Segment Start: EXERCISE PASSAGE
The subtle gift of surrender
Genuine self-acceptance comes from a place of surrender
On the first day of my yoga teacher training course, I broke my leg.
Yes, I will forever be known as the yoga teacher trainee with the broken leg. I slipped on a wet drain on my way to my first class and I fractured my tibia in two places. I refused to go get an x-ray, insisting that it was just a bruise. Instead, I powered on through, continuing to exercise, go to spin class, lift weights and drive my impractical, (very heavy) car. I was in constant pain, but I resisted and fought and refused to seek medical help. It just got worse and worse the more I buried my head in the sand, until I needed crutches to walk and had to replace my car with one that was much easier to drive and far less fun.
After two months of agony, I finally accepted that I might have done some serious damage and got myself an appointment with my GP. I ended up having to take some serious time off to rest my leg, and get a lot of physio, but once I accepted the situation and took the required actions, my leg was able to heal.
Things were only able to improve once I accepted where I was at and relinquished the need to control the situation. By pretending that everything was fine, everything was not fine, things actually got worse, and I ended up with a very painful ongoing condition that still causes me problems three years down the line. If I had simply accepted that I had broken my leg, got it looked at straight away and rested for a few weeks, I could have saved myself months of pain and I’d probably still have my fun car.
Segment End: EXERCISE PASSAGE
* [EXERCISE A]:
Answer from the passage on surrender:
(i) What did the writer slip on?
(ii) In how many places was the writer's tibia fractured?
(iii) How long was the writer in agony before seeing a GP?
* [EXERCISE B]:
Print the part of the passage on surrender from "The subtle gift" to "broke my leg.", word for word.
The records come from a separate source, not from the text.
Segment Start: EXTRACTED ENTRIES
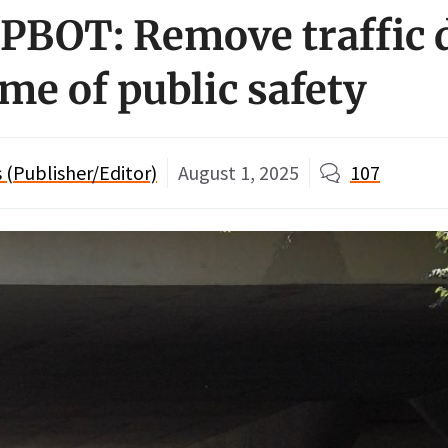
o PBOT: Remove traffic 
me of public safety
(Publisher/Editor)
August 1, 2025
107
Segment End: EXTRACTED ENTRIES
* [YOUR RESPONSE A]:
(i) A wet drain
(ii) Two
(iii) Two months

* [YOUR RESPONSE B]:
The subtle gift of surrender
Genuine self-acceptance comes from a place of surrender
On the first day of my yoga teacher training course, I broke my leg.